There is much more room for the Catholic view under our Constitution than Patrick supposes through his one-dimensional theorizing of American constitutionalism. (Here, I should mention in passing, how incredibly distant Patrick’s view of our constitutionalism is from that of American traditionalist conservatives such as Russell Kirk, who claim our constitutionalism owes little to nothing to Locke. Those conservatives, I thought, was for whom The American Conservative was founded.) Catholic citizens have every reason—including the truth of the matter—to argue that our Constitution is much more democratic that our Court now says it is, just as they have every reason to argue that our Framers never meant “liberty” to be used as a wrecking ball deployed against our indispensable relational “intermediary” institutions—beginning with the family and the church.
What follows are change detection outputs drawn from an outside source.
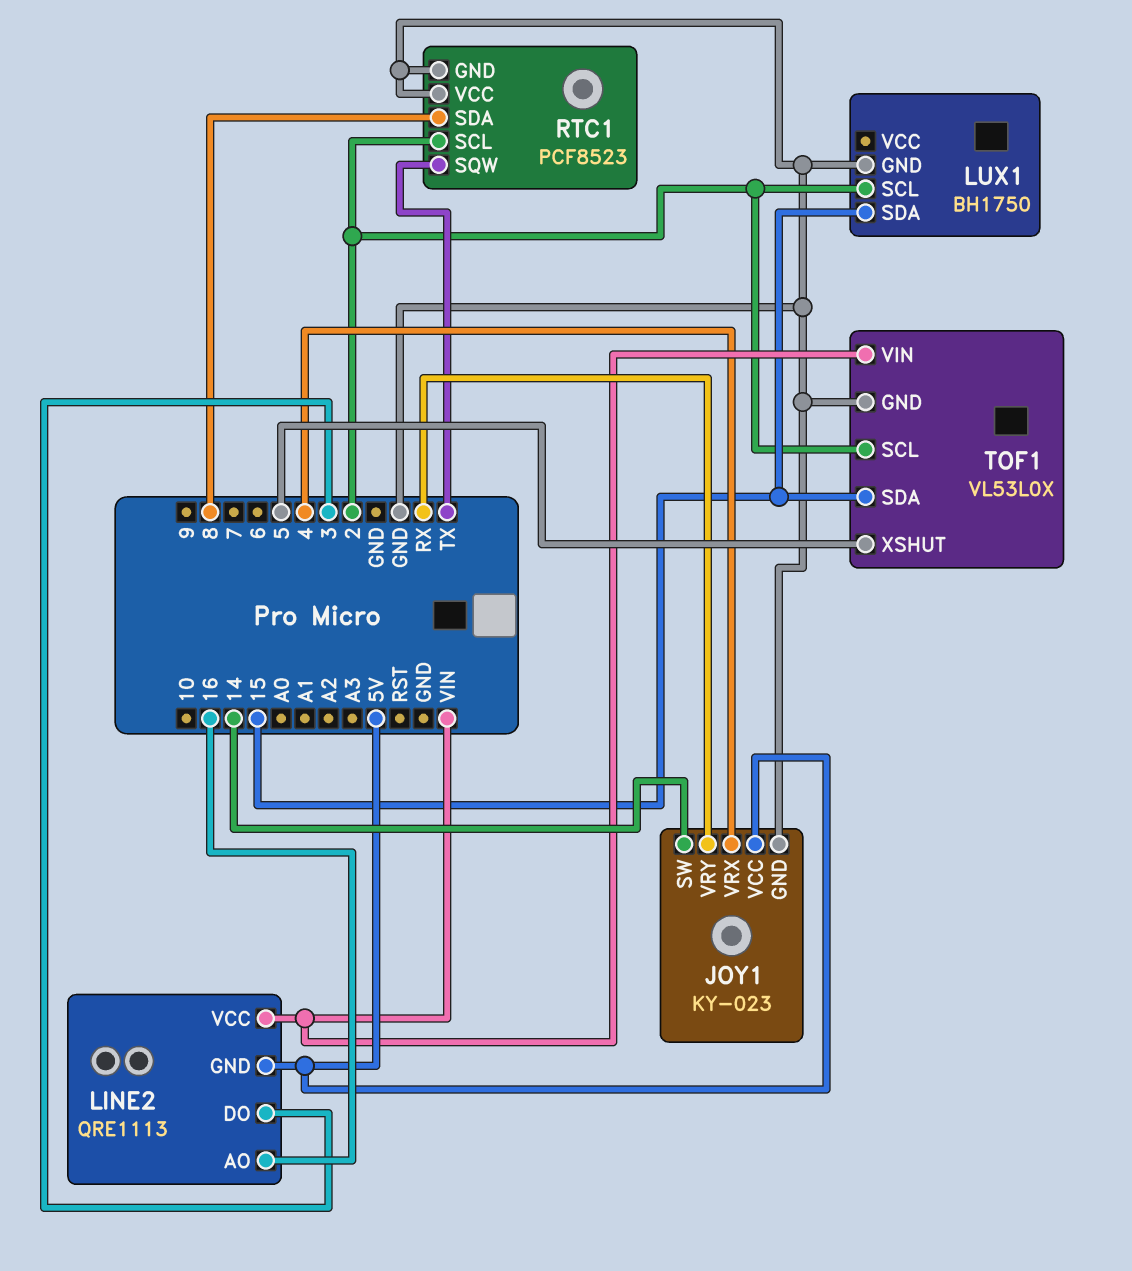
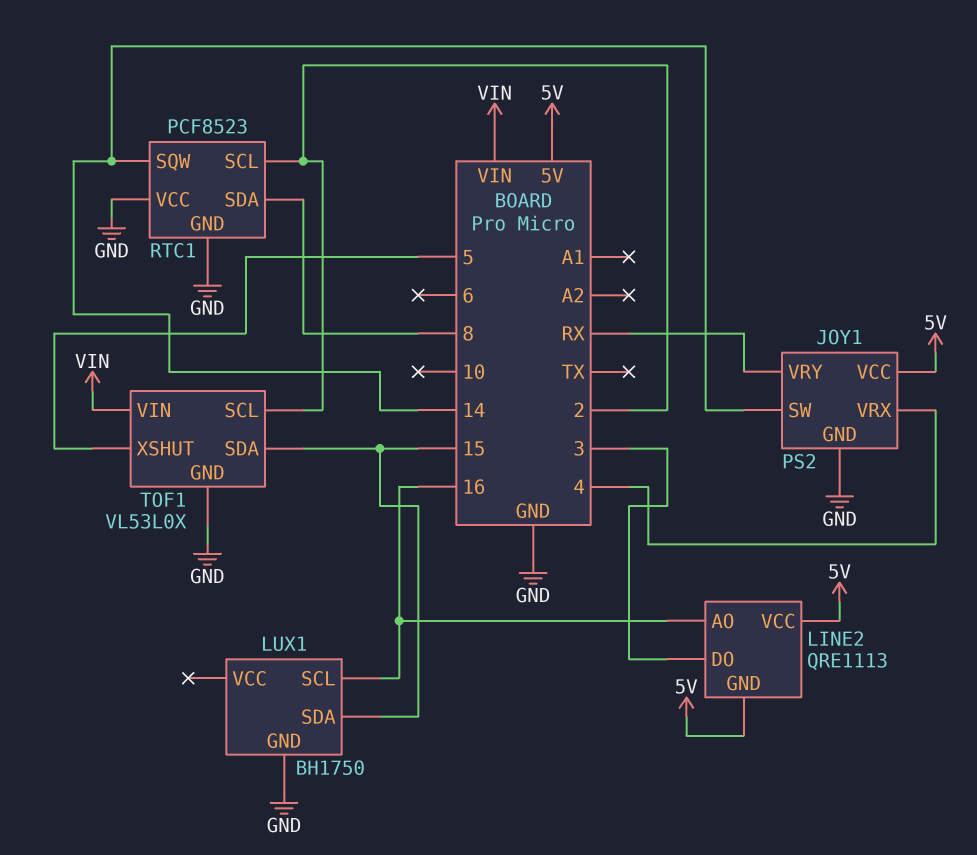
JOY1: KY-023 -> PS2
LINE2 pin VCC: VIN -> 5V
LUX1 pin SCL: 2 -> 16
RTC1 pin SQW: TX -> 14

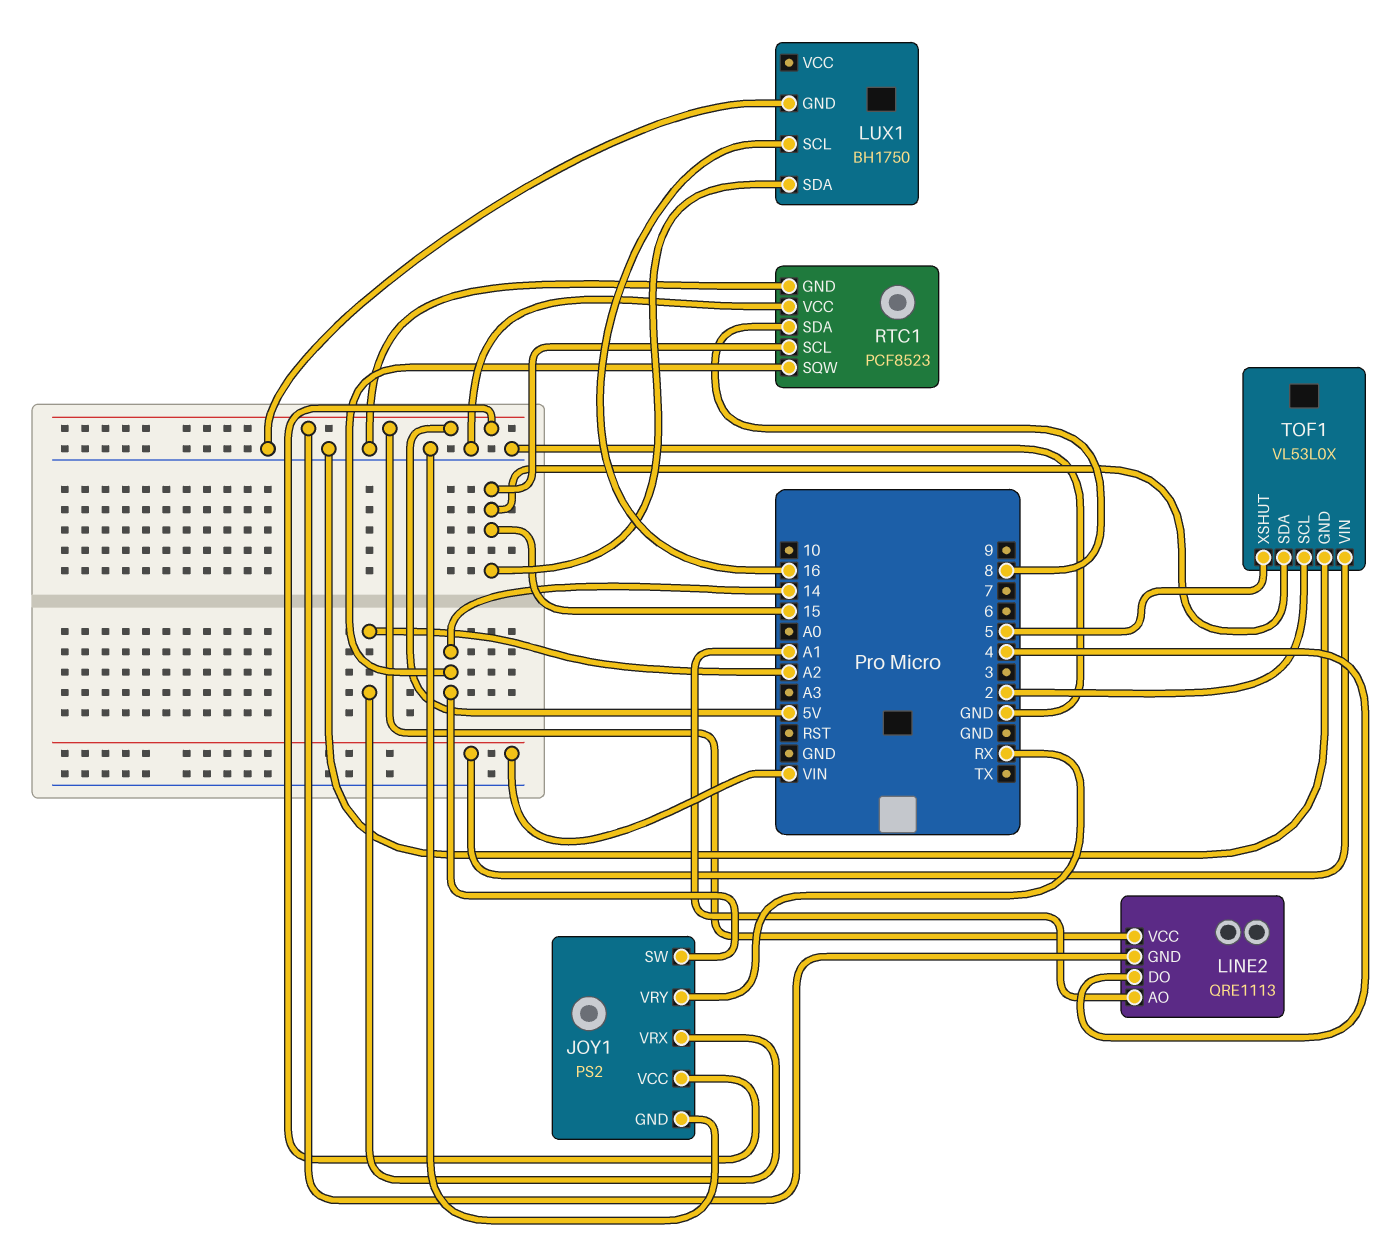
JOY1 pin VRX: 4 -> A2
LINE2 pin AO: 16 -> A1
LINE2 pin DO: 3 -> 4
RTC1 pin SCL: 2 -> 15

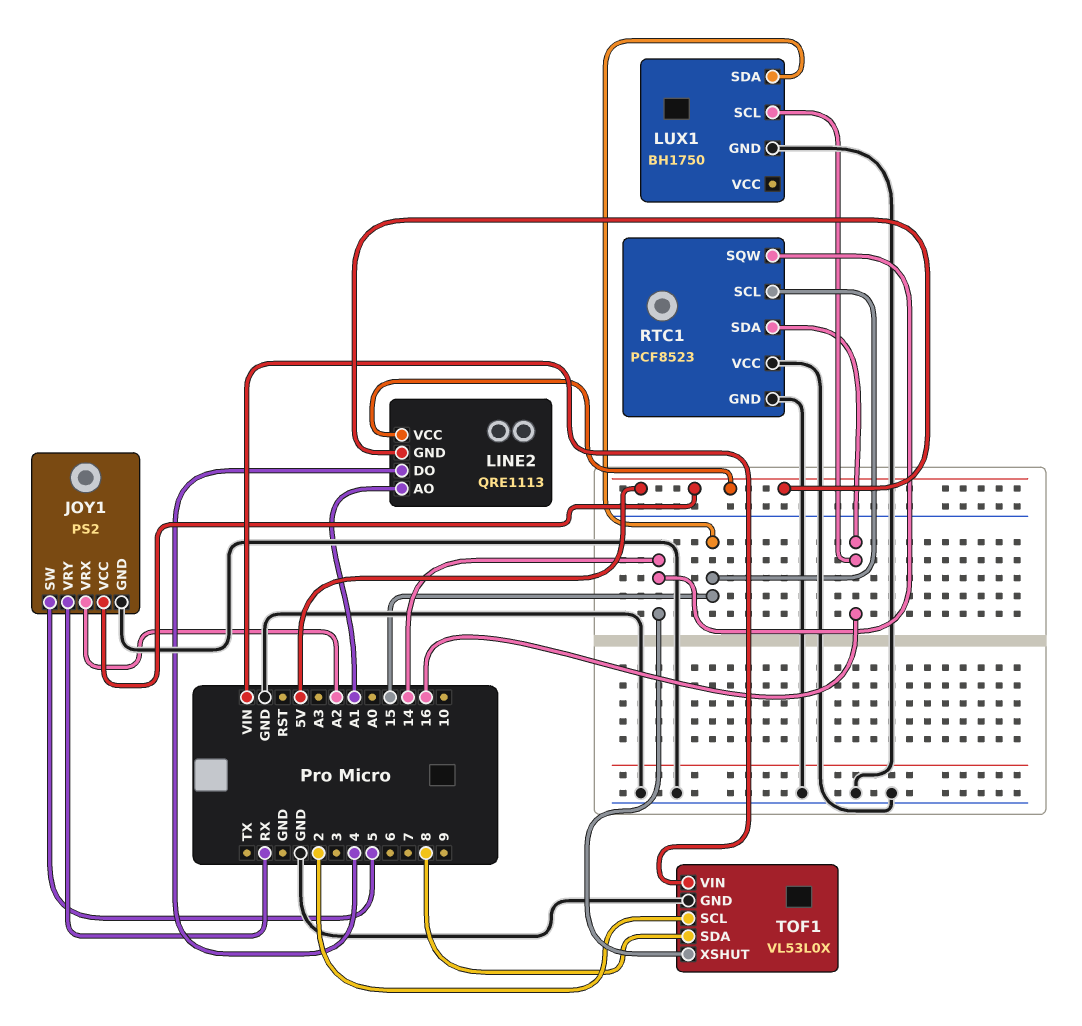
JOY1 pin SW: 14 -> 5
RTC1 pin SDA: 8 -> 16
TOF1 pin SDA: 15 -> 8
TOF1 pin XSHUT: 5 -> 14

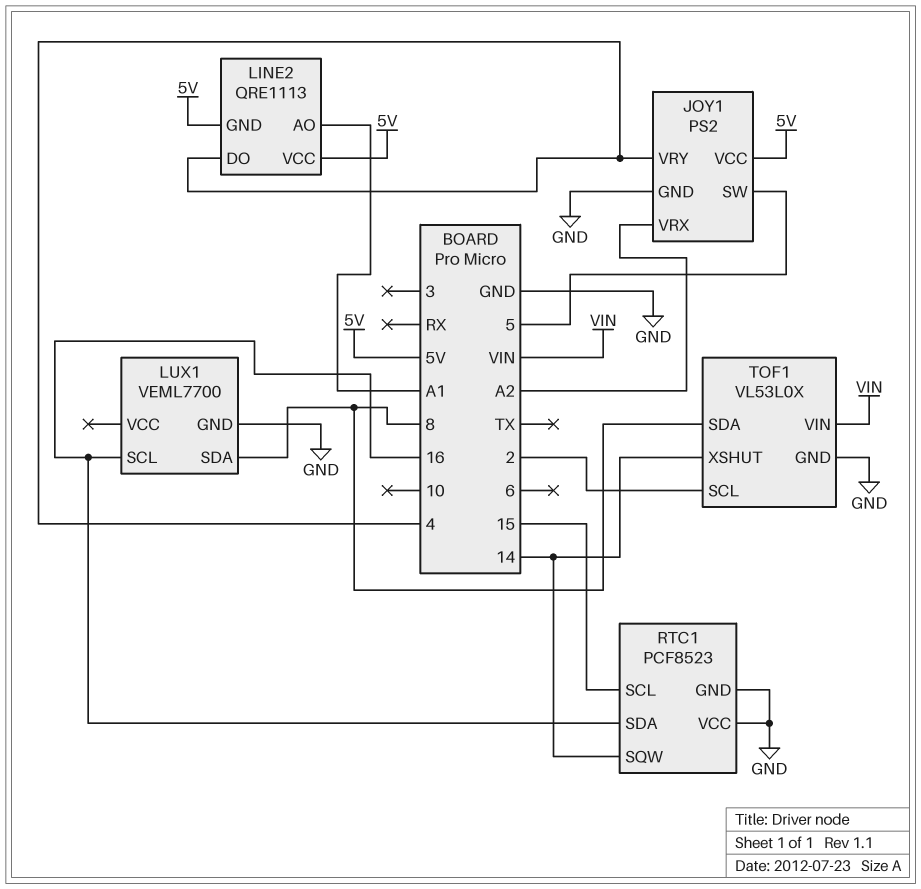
JOY1 pin VRY: RX -> 4
LUX1: BH1750 -> VEML7700
LUX1 pin SDA: 15 -> 8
It’s Continental liberalism that’s all about nothing standing between the isolated individual and the state.

Third, Patrick reasonably says that members of his team can’t be comfortable with either Democrats or Republicans. Who can? But there’s no denying that one party is much more open to influence and correction, not to mention much less hostile to the institutional church. Of course it’s true that evangelization and conversion are much more fundamental than political partisanship. Brownson says that America gives the church all it should ask for from government: The freedom to evangelize. There are unprecedented threats to that freedom today, I admit, even if they too are easy to exaggerate. Those threats are strong enough that political disengagement is a luxury we can’t afford. Even those who want to drop out, so to speak, and follow the rule of St. Benedict need the space to do so, as do our less “radical” but highly admirable home schoolers. There’s something—but not everything, of course—to the Tea Party insight that it’s genuinely American to use libertarian (or liberal in the old-fashioned sense) means to pursue non-libertarian (or social or relational) ends.

There’s a lot more, and I’m grateful for Patrick for hitting me and us all where it might well should have hurt. And there’s much I readily agree with in Patrick’s article, including his observation that the conservative narrative of “Founders good, progressives bad” was always somewhat misleading and has certainly become outmoded.